In January, New York City released its fiscal plan for the upcoming year. Mayor Eric Adams signaled his ambition to eliminate city income taxes for those making up to 150 percent of the federal poverty limit—a proposal he calls “Axe the Tax.”

Axing the tax would surely resonate with voters, a relevant consideration for an incumbent mayor facing an uphill reelection battle. But the proposal could also pose a serious risk to the city’s already-fragile tax base, alienating the top earners who shoulder an ever-growing share of the budgetary burden and pushing them elsewhere.

The city’s $115 billion municipal budget does not include Adams’s proposed tax cuts, which require signoff from Albany. But the mayor continues to push the plan. Meanwhile, Governor Kathy Hochul’s $252 billion state budget, also announced in January, includes one-off “inflation refund checks” worth up to $500 for joint filers. More revealingly—because it suggests how Mayor Adams’s proposals might be funded—the state budget also includes $1 billion in “middle-class tax cuts.”

Here’s the catch: those tax cuts, applying across the five lowest tax brackets, are funded through an extension of the High-Income Surcharge—the so called millionaire’s tax--which is projected to bring in $5 billion annually. In effect, what appears to be a tax cut is really a tax shift, redistributing the burden rather than reducing it.

Adams’s plan to “Axe the Tax” would likely follow the same model. His budget proposes a $2.5 billion across-the-board spending increase, making it improbable that he intends to offset the lost revenue with cuts. Instead, his proposal would amount to moving more of the tax burden onto higher earners. This approach risks backfiring accelerating their exodus out of the city. A better, more sustainable strategy would be to pursue broad-based tax-reductions.

New York City remains the nation’s most expensive metropolitan area, and state and local taxes play a major role in that reality.
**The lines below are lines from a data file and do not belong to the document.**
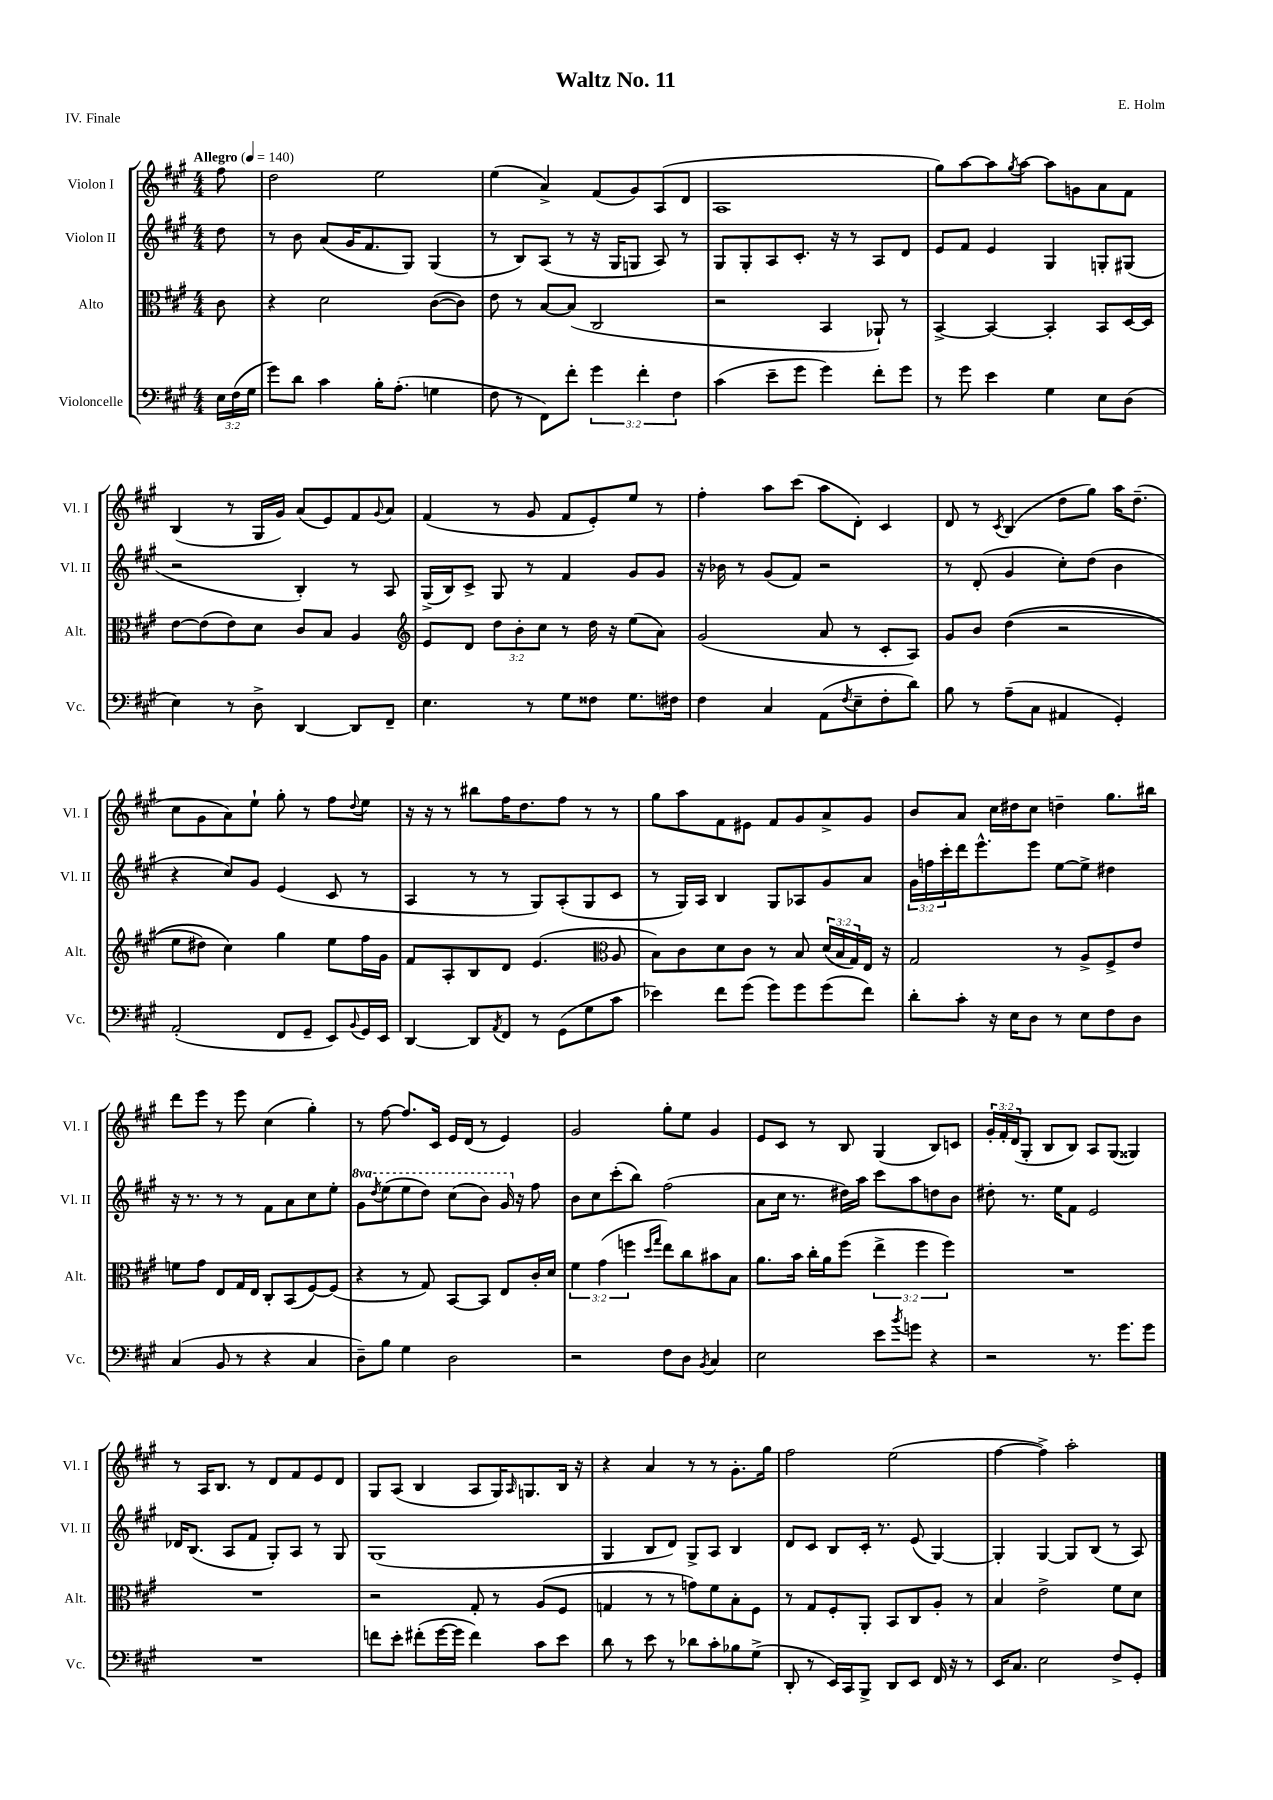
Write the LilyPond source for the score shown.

\header { title = "Waltz No. 11" composer = "E. Holm" piece = "IV. Finale" }
<<
\new StaffGroup <<
\new Staff = "s0" \with { instrumentName = "Violon I" shortInstrumentName = "Vl. I" } {
    \clef treble \key a \major \numericTimeSignature \time 4/4 \override Staff.TupletNumber.text = #tuplet-number::calc-fraction-text \partial 8 \tempo "Allegro" 4 = 140
    fis''8 |
    d''2 e''2 |
    e''4( a'4->) fis'8( gis'8) a8( d'8 |
    a1 |
    gis''8) a''8~ a''8 \acciaccatura { gis''8 } a''8~ a''8 g'8 a'8 fis'8 |
    b4( r8 gis16 gis'16) a'8( e'8) fis'8 \appoggiatura { gis'8 } a'8 |
    fis'4( r8 gis'8 fis'8 e'8-.) e''8 r8 |
    fis''4-. a''8 cis'''8( a''8 d'8-.) cis'4 |
    d'8 r8 \acciaccatura { cis'8 } b4( d''8 gis''8) a''16 d''8.--( |
    cis''8 gis'8 a'8) e''8-! gis''8-. r8 fis''8 \appoggiatura { d''8 } e''8 |
    r16 r16 r8 bis''8 fis''16 d''8. fis''8 r8 r8 |
    gis''8 a''8 fis'8 eis'8 fis'8 gis'8 a'8-> gis'8 |
    b'8 a'8 cis''16 dis''16 cis''8 d''4-- gis''8. bis''16 |
    d'''8 e'''8 r8 e'''8 cis''4( gis''4-.) |
    r8 fis''8~ fis''8. cis'16 e'16 d'16( r8 e'4) |
    gis'2 gis''8-. e''8 gis'4 |
    e'8 cis'8 r8 b8 gis4( b8) c'8 |
    \tuplet 3/2 { gis'16-. fis'16-. d'16( } gis8-. b8 b8) a8 gis8( gisis4) |
    r8 a16 b8. r8 d'8 fis'8 e'8 d'8 |
    gis8 a8( b4 a8 gis16) \grace { a16 } g8. b16 r16 |
    r4 a'4 r8 r8 gis'8.-. gis''16 |
    fis''2 e''2( |
    fis''4~ fis''4->) a''2-. \bar "|." |
}
\new Staff = "s1" \with { instrumentName = "Violon II" shortInstrumentName = "Vl. II" } {
    \clef treble \key a \major \numericTimeSignature \time 4/4 \override Staff.TupletNumber.text = #tuplet-number::calc-fraction-text \set Staff.ottavationMarkups = #ottavation-simple-ordinals \partial 8
    d''8 |
    r8 b'8 a'8( gis'16 fis'8. gis8) gis4( |
    r8 b8) a8( r8 r16 gis16 g8 a8) r8 |
    gis8 gis8-. a8 cis'8.-. r16 r8 a8 d'8 |
    e'8 fis'8 e'4 gis4 g8-. gis8( |
    r2 b4-.) r8 a8 |
    gis16->( b16) cis'8-> gis8 r8 fis'4 gis'8 gis'8 |
    r16 bes'16 r8 gis'8( fis'8) r2 |
    r8 d'8-.( gis'4 cis''8-.) d''8( b'4 |
    r4 cis''8) gis'8 e'4( cis'8 r8 |
    a4 r8 r8 gis8) a8-.( gis8 cis'8 |
    r8 gis16) a16 b4 gis8 aes8 gis'8 a'8 |
    \tuplet 3/2 { gis'16 f''16 cis'''16-. } d'''16 e'''8.-^ e'''8 e''8~ e''8-> dis''4 |
    r16 r8. r8 r8 fis'8 a'8 cis''8 e''8-. |
    \ottava #1 gis''8 \acciaccatura { d'''8 } e'''8( e'''8 d'''8) cis'''8( b''8) gis''16 \ottava #0 r16 fis''8 |
    b'8 cis''8 cis'''8-.( b''8) fis''2( |
    a'8 cis''16 r8. dis''16) a''16 cis'''8 a''8 d''8 b'8 |
    dis''8-. r8. e''16 fis'8 e'2 |
    des'16 b8.( a8 fis'8 gis8-.) a8 r8 gis8 |
    gis1( |
    gis4 b8 d'8) gis8-> a8 b4 |
    d'8 cis'8 b8 cis'16-. r8. e'8( gis4~) |
    gis4-. gis4~ gis8 b8( r8 a8) \bar "|." |
}
\new Staff = "s2" \with { instrumentName = "Alto" shortInstrumentName = "Alt." } {
    \clef alto \key a \major \numericTimeSignature \time 4/4 \override Staff.TupletNumber.text = #tuplet-number::calc-fraction-text \partial 8
    cis'8 |
    r4 d'2 cis'8~( cis'8) |
    e'8 r8 b8~ b8( cis2 |
    r2 b,4 aes,8-!) r8 |
    b,4~-> b,4~ b,4-. b,8 d16~ d16 |
    e'8~ e'8( e'8) d'8 cis'8 b8 a4 |
    \clef treble e'8 d'8 \tuplet 3/2 { d''8 b'8-. cis''8 } r8 d''16 r16 e''8( a'8) |
    gis'2( a'8 r8 cis'8-. a8) |
    gis'8 b'8 d''4(\( r2 |
    e''8 dis''8) cis''4\) gis''4 e''8 fis''16 gis'16 |
    fis'8 a8-. b8 d'8 e'4.( \clef alto a8 |
    b8) cis'8 d'8 cis'8 r8 b8 \tuplet 3/2 { d'16( b16 gis16) } e16 r16 |
    gis2 r8 a8-> fis8-> e'8 |
    f'8 gis'8 e8 gis16 e16 cis8-. b,8( fis8~) fis8( |
    r4 r8 gis8) b,8~ b,8 e8 cis'16-. d'16 |
    \tuplet 3/2 { fis'4 gis'4( f''4 } \grace { d''16 gis''16 } e''8) cis''8 bis'8 b8 |
    a'8. b'16 cis''16-. a'16 fis''8( \tuplet 3/2 { e''4-> fis''4 fis''4) } |
    R1 |
    R1 |
    r2 gis8-. r8 a8( fis8 |
    g4 r8 r8 g'8) fis'8 b8-. fis8 |
    r8 gis8 fis8-. a,8-. b,8 cis8 a8-. r8 |
    b4 e'2-> fis'8 d'8 \bar "|." |
}
\new Staff = "s3" \with { instrumentName = "Violoncelle" shortInstrumentName = "Vc." } {
    \clef bass \key a \major \numericTimeSignature \time 4/4 \override Staff.TupletNumber.text = #tuplet-number::calc-fraction-text \partial 8
    \tuplet 3/2 { e16 fis16( gis16 } |
    gis'8) d'8 cis'4 b16-. a8.-.( g4 |
    fis8 r8 fis,8) fis'8-. \tuplet 3/2 { gis'4 fis'4-. fis4 } |
    cis'4( e'8-- gis'8 gis'4) fis'8-. gis'8 |
    r8 gis'8 e'4 gis4 e8 d8( |
    e4) r8 d8-> d,4~ d,8 fis,8-- |
    e4. r8 gis8 fisis8 gis8. fis16 |
    fis4 cis4 a,8( \acciaccatura { fis8 } e8-- fis8-. d'8) |
    b8 r8 a8--( cis8 ais,4 gis,4-.) |
    a,2-.( fis,8 gis,8-- e,8) \appoggiatura { b,8 } gis,16 e,16 |
    d,4~ d,8 \acciaccatura { a,8 } fis,8 r8 gis,8( gis8 cis'8 |
    ees'4) fis'8 gis'8( gis'8) gis'8 gis'8( fis'8) |
    d'8-. cis'8-. r16 e16 d8 r8 e8 fis8 d8 |
    cis4( b,8 r8 r4 cis4 |
    d8--) b8 gis4 d2 |
    r2 fis8 d8 \acciaccatura { b,8 } cis4 |
    e2 e'8 \acciaccatura { b'8 } g'8 r4 |
    r2 r8. gis'8. gis'8 |
    R1 |
    f'8 e'8-. fis'8-.( gis'16~ gis'16 fis'4) cis'8 e'8 |
    d'8 r8 e'8 r8 des'8 cis'8-. bes8 gis8->( |
    d,8-. r8 e,16) cis,16 b,,8-> d,8 e,8 fis,16 r16 r8 |
    e,16 cis8. e2 fis8-> gis,8-. \bar "|." |
}
>>
>>
\layout { \context { \Score \remove "Bar_number_engraver" } }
New York State ranks dead last in the Tax Foundation’s 2025 Tax Competitiveness Index. But the wealthy are paying a huge portion of those taxes—New York’s top 200,000 earners account for more than half of its income-tax revenues, for example. People are willing to pay a premium to live in New York, but not an unlimited one.

As E. J. McMahon has chronicled, New York may have already hit a tipping point. In relative terms, New York’s domestic migration loss since 2020 has been the largest of any state, at 4.8 percent of base population. Much of this outflow is due to the appeal of lower-tax states. The issue isn’t whether the wealthiest can bear the burdens, but that, beyond a certain threshold, they may choose not to and leave.

Further reporting in the Financial Times highlights another worrisome trend: young professionals, who “earn substantially more than the overall New York population,” are leaving at the highest rates, opting for cities like Miami, Denver, and Chicago. This is precisely the demographic on which New York’s dynamism and ability to innovate depends.

Proportionally higher taxes for the wealthy might not directly affect many young professionals early in their careers, but a broader-based tax system would make it easier for them to establish themselves and succeed. And by not imposing excessive tax burdens on them later, broader taxes would reinforce the message that New York rewards ambition and success. For those considering where to build their futures, this matters.

If New York City is to maintain itself on a sustainable economic footing, it must also avoid overdependency on a small group of wealthy taxpayers. The risk of this strategy is well-documented. A 2023 report from the New York Comptroller cites several studies showing that similar tax-the-rich policies in New Jersey and California ultimately led to revenue declines. The federal limit on how much state tax filers may deduct from their federal tax bill only worsens this effect. The city’s figures show that over 80 percent of its income-tax revenue comes from the top 20 percent of earners. Squeezing this group further risks triggering a fiscal crisis reminiscent of the 1970s.

Mayor Adams has correctly identified the problem: taxes in New York are too high. But if his Axe the Tax plan is to serve the city’s long-term interests, it cannot just transfer the burden onto high earners, as the state’s budget does. This risks driving away the very people who sustain the city’s finances, further concentrating tax obligations on a dwindling base. Real, across-the-board tax cuts, accompanied by responsible spending reductions, might not yield immediate political dividends, but they would strengthen New York’s appeal to the entrepreneurs, innovators, and visionaries who have always been its lifeblood.